Joseph of Arimathea – the alternative journey to Glastonbury

Arimathea journey

Most people with an interest in mythology know of the legend that Joseph of Arimathea came to Britain after the crucifixion and built the country’s first church at Glastonbury, but not so many know the alternative beginnings and ends to the story.

No-one really knows how the legend started, and Joseph wasn’t mentioned in the early Christian writings – Tertullian, writing in the late second century, merely says that the Gospel had reached Britain, while others, such as Eusebius of Caesarea, say that the Gospel was taken to Britain by Christ’s disciples. Joseph is mentioned in William of Malmesbury’s ‘On the Antiquity of the Church of Glastonbury’, but it is likely that he was inserted in later editions by the monks that carried on William’s work, and wasn’t in the original. Leland, and later Bale and Pitts, all claim to have seen fragments of an ancient British book by ‘Melkinus Avalonius’, or Melkin as he’s known today, supposed author of the infamous ‘Prophecy of Melkin’. This may be the same ancient British book that Geoffrey of Monmouth mentions in his ‘Historia Regum Britanniae’.
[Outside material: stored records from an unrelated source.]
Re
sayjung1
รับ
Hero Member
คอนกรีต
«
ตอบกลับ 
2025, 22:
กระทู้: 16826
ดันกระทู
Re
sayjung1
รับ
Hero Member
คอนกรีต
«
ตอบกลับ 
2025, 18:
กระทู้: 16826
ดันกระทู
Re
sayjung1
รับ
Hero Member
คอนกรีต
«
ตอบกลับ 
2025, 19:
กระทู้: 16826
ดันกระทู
But all this aside, the legend persists, especially down here in the West Country. But even the ‘facts’ of the legend can’t be agreed upon. Most times it has Joseph and his eleven followers landing at Berrow Bay in Somerset, in the Bristol Channel next to Burnham on Sea. They then walked what is now known as The Pilgrims’ Way, which roughly follows the modern A39, before arriving at Glastonbury.

But another local legend, documented by Berta Lawrence in her book ‘Somerset Legends’, has them landing somewhere on the Dorset coast, perhaps Bridport, or Abbotsbury, and then proceeding to Glastonbury, preaching the Gospel as they went. Each of Joseph’s followers had brought a small wooden cross, and at each settlement at which they stopped, they left one of these crosses.

The settlements they stopped in would almost certainly have been the great hill forts. Most of the British tribes had abandoned their hill forts centuries before, but, possibly uniquely, the Durotriges didn’t, and had to be burned out of them by the Romans. But one theory has Joseph arriving only a few years after the crucifixion, and therefore before the invasion of AD44. So if Joseph and his followers were wending their way towards Glastonbury from Abbotsbury via the main settlements, the route shown in the picture is more than possible.